Unstructured data 101:
Due to the breadth of unstructured data solutions, whether text or search based, organizations are hard pressed to identify which solutions can offer them the right functionality to help them address their business information pains. However, with a general understanding of the options available, organizations can develop solutions tied to ROI and can increase their strategic initiatives within the organization.
The first several parts of this series discussed unstructured data, text mining, how they are used within the organization, and the business and technological factors management should consider when looking to implement an unstructured data solution. The next step for organizations is to identify what options are available and how these options best meet business requirements.
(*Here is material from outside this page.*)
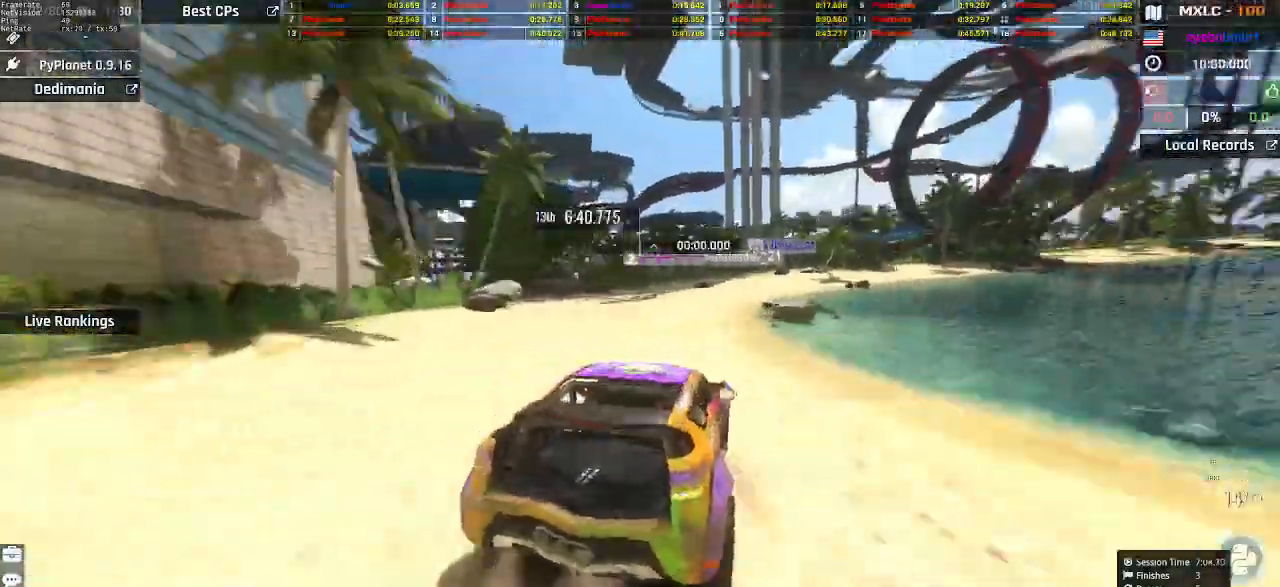
{"keys": ["left", "up"], "events": [[67, "left", "down"], [133, "left", "up"], [467, "left", "down"]]}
Three options for organizations
Unstructured data use within business intelligence applications will continue to expand until it becomes a regular feature within BI. Although this seems to be one of the key discussions within the business intelligence world, the use of unstructured data is actually broader. Aside from BI search, BI solutions can now leverage existing text mining or text analytics features or embed best of breed solution functionality into their front end data visualization tools. The questions organizations should be asking are: Which solution will best meet the needs of the organization? What issue is the organization trying to address? And what currently exists (i.e. technical architecture, scorecards, etc.)? An organization with a strong BI infrastructure might want end users to have more access to the right information, or may want to broaden access of published reports to the entire organization. Another organization may seek to develop predictors for customer behavior. Once management has identified the driving factors behind the initiative they can begin building a solution that includes one of the options identified.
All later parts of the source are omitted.